Q: Does Medicare have a specific policy regarding cochlear implants?
Yes. An article in MLN Matters, a publication of the Centers for Medicare and Medicaid Services' (CMS) Medicare Learning Network, describes Medicare coverage for CI services that became effective April 4, 2005. The article can be accessed online [PDF] and states:
"CMS will cover treatment of bilateral pre- or post-linguistic, sensorineural, moderate-to-profound hearing loss for individuals with hearing test scores equal to or less than 40% correct in the best aided listening condition on tape-recorded tests of open-set sentence recognition." More detailed coverage requirements are further listed in this article.

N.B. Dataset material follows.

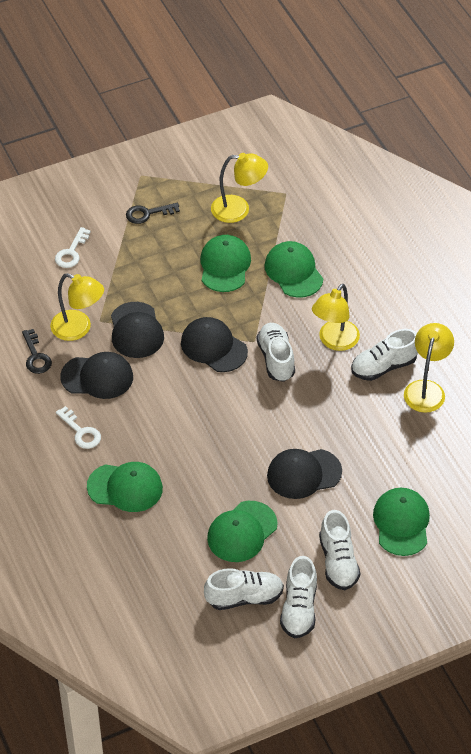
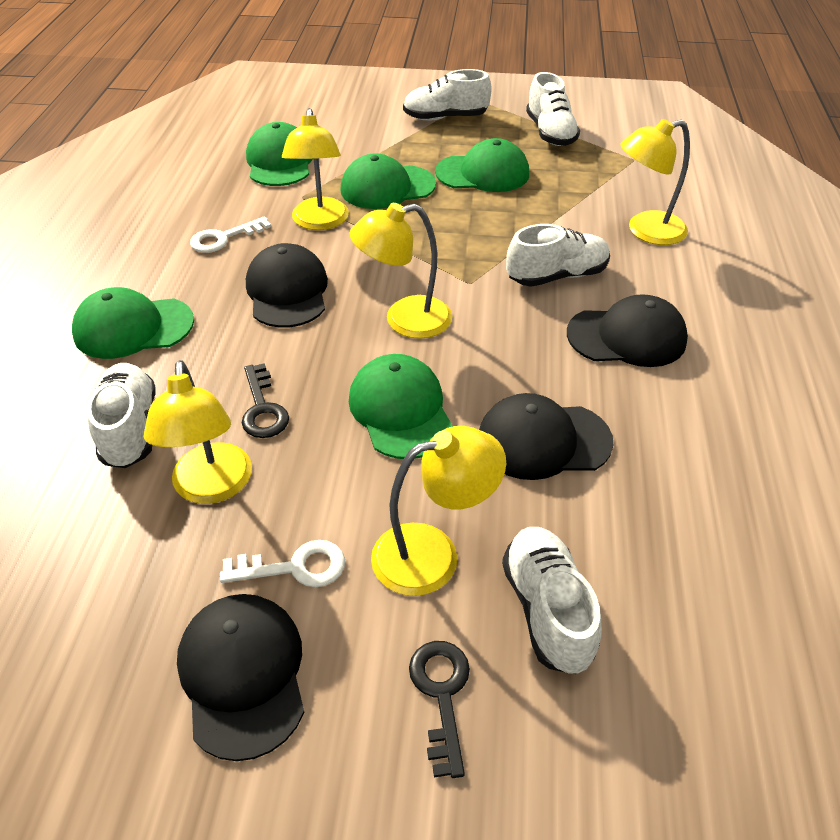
yellow lamp: 4 -> 5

Additionally, CMS will cover cochlear implants of individuals with open-set sentence recognition test scores of greater than 40% to less than or equal to 60% correct, where the device was implanted in an acceptable clinical trial/study.
Q: Does Medicaid cover cochlear implants?
Medicaid coverage and payment for CIs and related services differs from state to state. The federal government provides general benefits category requirements for the states, including early and periodic screening, diagnosis and treatment (EPSDT), which requires coverage of services and related prosthetic devices and durable medical equipment for children. For adults, however, federal regulations give discretion to states for coverage of specific devices and services.
Q: Are private health plan policies uniform?
No. Each private health plan has its own approach to coverage (see "Cochlear Implant Coverage," p. 4); employers, of course, can modify their specific coverage even further. Therefore, regardless of the general policy of an individual patient's health insurance carrier, that individual's specific policy must be referenced to determine coverage.
Aduiologists and speech-language pathologists should be aware of state-mandated CI coverage. For example, in May 2009 Wisconsin become one of the first states to require insurance companies to cover the cost of CIs for children 18 years old or younger (The ASHA Leader, July 14, 2009).
Q: What are the Current Procedural Terminology® (CPT) codes for cochlear implant services?
CPT codes include:
92506, Evaluation of speech, language, voice, communication, and/or auditory processing
92507, Treatment of speech, language, voice, communication, and/or auditory processing
92601, Diagnostic analysis of cochlear implant, patient under 7 years of age; with programming
92602, Diagnostic analysis of cochlear implant, patient under 7 years of age; subsequent programming
92603, Diagnostic analysis of cochlear implant, age 7 years or older; with programming
92604, Diagnostic analysis of cochlear implant, age 7 years or older; subsequent reprogramming
92626, Evaluation of auditory rehabilitation status, first hour
92627, Evaluation of auditory rehabilitation status, each additional 15 minutes
92630, Auditory rehabilitation; pre-lingual hearing loss
92633, Auditory rehabilitation; post-lingual hearing loss
Q: What are the codes for cochlear implant services through the Healthcare Common Procedural Coding System (HCPCS)?
HCPCS codes include:
L8614, Cochlear Device/System
L8619, Cochlear implant external speech processor, replacement
L7500, Repair of prosthetic device, hourly rate (excludes V5335 repair of oral laryngeal prosthesis or artificial larynx)
L7510, Repair of prosthetic device, repair or replace minor parts
Providers should remember that Medicare restricts coverage of audiology services to diagnostic testing only. Medicare is also clear that SLPs must use CPT 92507 for treatment services, including auditory rehabilitation. Payers other than Medicare should accept all of the auditory rehabilitation codes.